By the way, i had problems with the jq dependency. It is needed in the debconf and *inst scripts. Simply depending on jq is not enough because jq is used before it is installed (install order different). I had to add "Pre-Depends: jq" line in the control file to fix.

[rodnymolina]

@nudgegoonies, yes, I remember seeing something in the past that can probably explain this configfs issue. Will take a look and update our installer dependencies if needed.

Concerning jq, we usually fix this by having users running apt-get install -f, but your suggestion of explicitly setting a pre-dependency may work even better. Will look at that too.

Thanks for reporting these issues and for all the suggestions!

[nudgegoonies]

@rodnymolina Even with "Pre-Depends: jq" jq is not there on the first run of the script. I learned in the debianforum.de that the script is run twice (and thus must be idempotent). And with the "Pre-Depends: jq" the "apt-get install -f" is not needed.

[nudgegoonies]

Another hint regarding debian 10/buster. Of course the backport kernel is needed. But since lastweek also the backport of libseccomp2 is required.

[rodnymolina]

@nudgegoonies, just fyi.

As part of our latest release (v0.3.0), we made a few of the enhancements you suggested to our Sysbox installer:

• We now support Debian Buster and Bullseye.

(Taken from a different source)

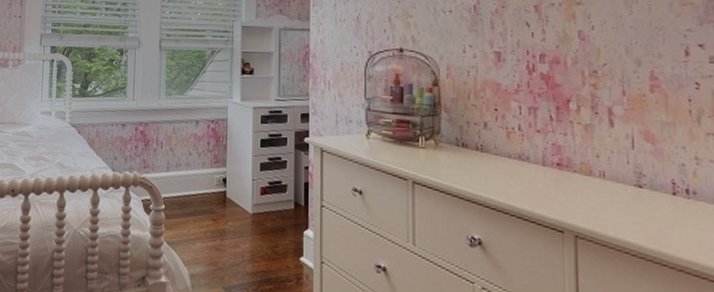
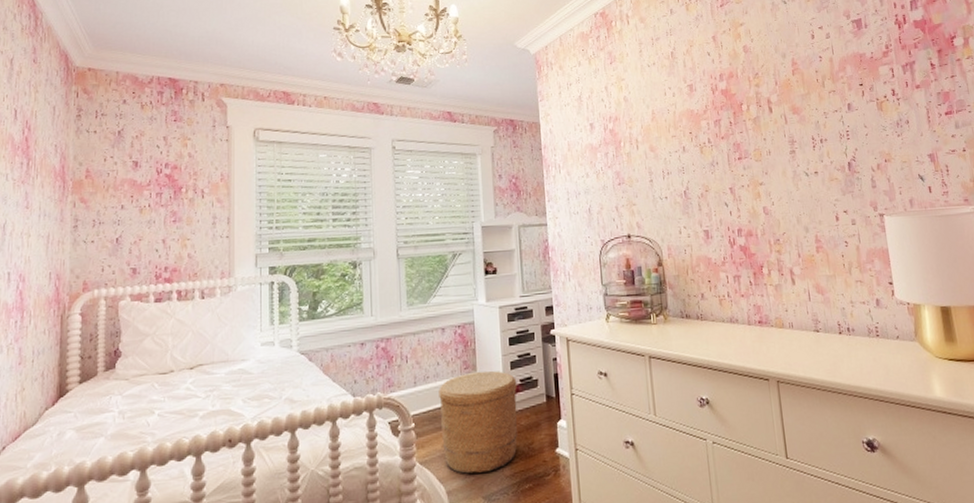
woven basket: none [189,167,265,265] -> present [438,371,517,474]

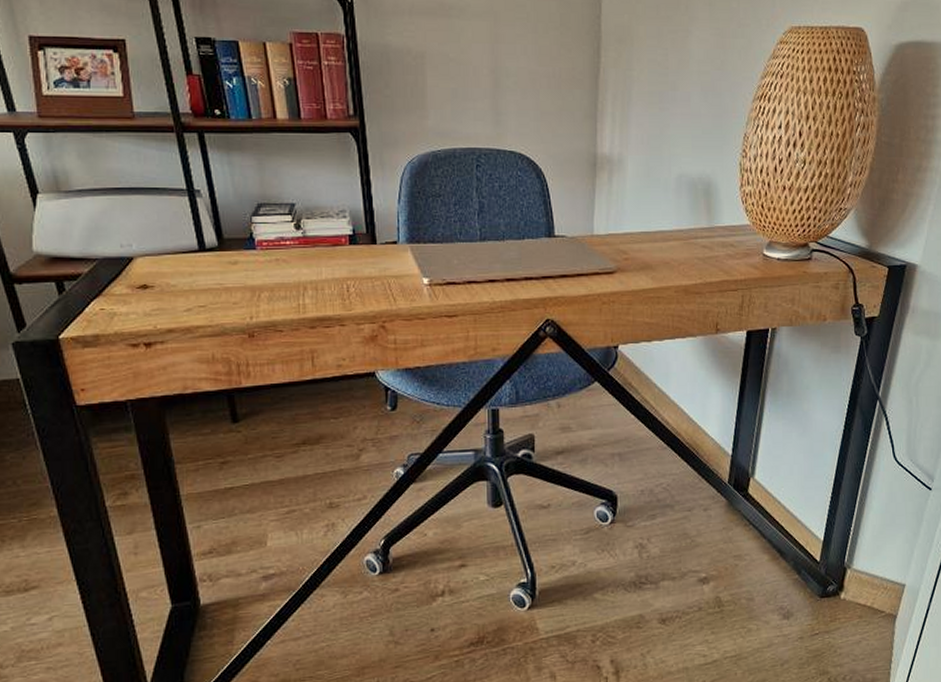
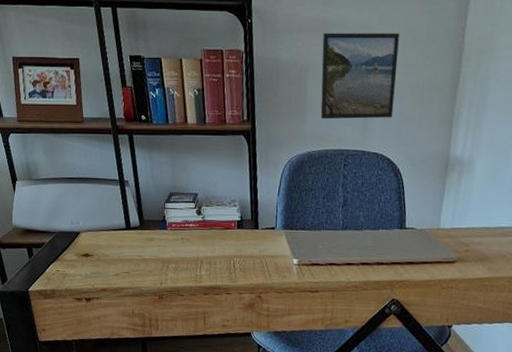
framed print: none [440,16,530,114] -> present [320,33,400,120]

• jq is not part of the 'pre-configuration' script anymore, as I realized that we were going against Debian's policy guidelines, specifically the ones that deal with debconf limitations. jq is still required, but not at the early stage we were expecting it before.

• And finally, as you suggested, we added a file in /etc/modules-load.d to deal with the configfs module dependency.

As Cesar mentioned above, we will try to have your other suggestions implemented for our next release. I'll go ahead and close this one now as we are tracking those enhancements in separate issues.